The MTL research and education initiatives have expanded by approximately 10 fold in the past 15 years without a significant growth in the space allocation to the laboratory. This has created intense pressure on the researchers in the laboratory and has forced us to continuously work to optimize the use of space in the laboratory. It is clear that the primary limitation on growth of the laboratory into logical new research areas is paced by the availability of space to accommodate this growth, and funding to support the shared infrastructure. As part of our strategic planning process, we have identified four primary initiatives. First, we want to maintain a pre-eminent micro/nanofabrication infrastructure for the Institute. Second, we want to foster new initiatives at the Institute that leverage this infrastructure. Third, we want to promote interactions between the circuits/systems community and the micro/nanofabrication community in MTL. Fourth, we want to develop a more diversified funding structure to support the MTL infrastructure.
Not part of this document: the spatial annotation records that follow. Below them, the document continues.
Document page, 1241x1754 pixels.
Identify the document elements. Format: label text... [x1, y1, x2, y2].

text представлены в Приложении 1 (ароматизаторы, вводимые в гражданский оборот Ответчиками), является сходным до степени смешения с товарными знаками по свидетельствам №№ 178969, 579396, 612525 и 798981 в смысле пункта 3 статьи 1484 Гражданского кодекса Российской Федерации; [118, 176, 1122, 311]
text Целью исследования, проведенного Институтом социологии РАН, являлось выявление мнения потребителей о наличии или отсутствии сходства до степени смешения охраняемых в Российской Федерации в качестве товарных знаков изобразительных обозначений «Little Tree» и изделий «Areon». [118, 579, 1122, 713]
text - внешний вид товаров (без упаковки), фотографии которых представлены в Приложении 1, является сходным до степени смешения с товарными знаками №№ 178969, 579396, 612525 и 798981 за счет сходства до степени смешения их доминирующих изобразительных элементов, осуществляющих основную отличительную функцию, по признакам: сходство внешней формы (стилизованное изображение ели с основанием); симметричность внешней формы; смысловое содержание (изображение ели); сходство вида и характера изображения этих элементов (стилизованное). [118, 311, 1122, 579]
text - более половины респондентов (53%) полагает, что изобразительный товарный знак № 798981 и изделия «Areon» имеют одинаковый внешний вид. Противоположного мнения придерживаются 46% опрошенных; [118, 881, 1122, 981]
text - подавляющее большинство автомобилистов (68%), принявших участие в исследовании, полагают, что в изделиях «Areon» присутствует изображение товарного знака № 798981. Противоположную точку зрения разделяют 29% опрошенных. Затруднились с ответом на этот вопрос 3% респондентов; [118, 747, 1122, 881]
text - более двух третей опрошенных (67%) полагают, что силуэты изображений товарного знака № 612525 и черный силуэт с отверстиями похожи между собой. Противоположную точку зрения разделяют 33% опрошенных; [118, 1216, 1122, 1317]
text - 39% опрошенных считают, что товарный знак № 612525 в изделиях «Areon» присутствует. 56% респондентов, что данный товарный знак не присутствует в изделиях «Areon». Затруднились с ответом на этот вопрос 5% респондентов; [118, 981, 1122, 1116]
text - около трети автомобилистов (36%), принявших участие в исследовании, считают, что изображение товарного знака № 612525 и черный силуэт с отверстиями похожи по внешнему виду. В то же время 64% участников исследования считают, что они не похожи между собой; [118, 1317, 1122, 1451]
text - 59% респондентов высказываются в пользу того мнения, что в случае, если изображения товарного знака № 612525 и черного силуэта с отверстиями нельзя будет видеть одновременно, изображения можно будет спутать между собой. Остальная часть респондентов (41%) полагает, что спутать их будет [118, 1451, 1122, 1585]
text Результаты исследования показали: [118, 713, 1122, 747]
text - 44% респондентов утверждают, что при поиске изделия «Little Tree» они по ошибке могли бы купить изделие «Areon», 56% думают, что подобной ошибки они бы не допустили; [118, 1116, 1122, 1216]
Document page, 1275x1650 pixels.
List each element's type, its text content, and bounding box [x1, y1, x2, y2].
As part of this plan, we have some immediate actions as detailed below.

We will complete the 6" upgrade of the laboratories shortly, after which a complete characterization of these new tools will be conducted.

We will implement the important recommendations of the Class 1 Committee, which primarily require additional industrial revenue for infrastructure, acquisition of space, and hiring of more technical support personnel in key areas. We anticipate a need for approximately $1–$1.5M per year in additional investment in the cleanroom operations. These investments will be made in new personnel, primarily to support equipment repair and training. Additionally, we will look to service contracts on key equipment.

We will begin a concerted effort to recruit new membership in the MIG in support of the Class 1 needs.

We will conclude the launch of the MEMS @ MIT Center by securing an initial roster of member companies. The revenues from the MEMS @ MIT Center will support many things, including the microfabrication infrastructure.

We will continue to explore mechanisms to produce intellectually vibrant links between the two primary research constituents of the lab: the Circuits and Systems design community and the Micro/Nanofabrication community.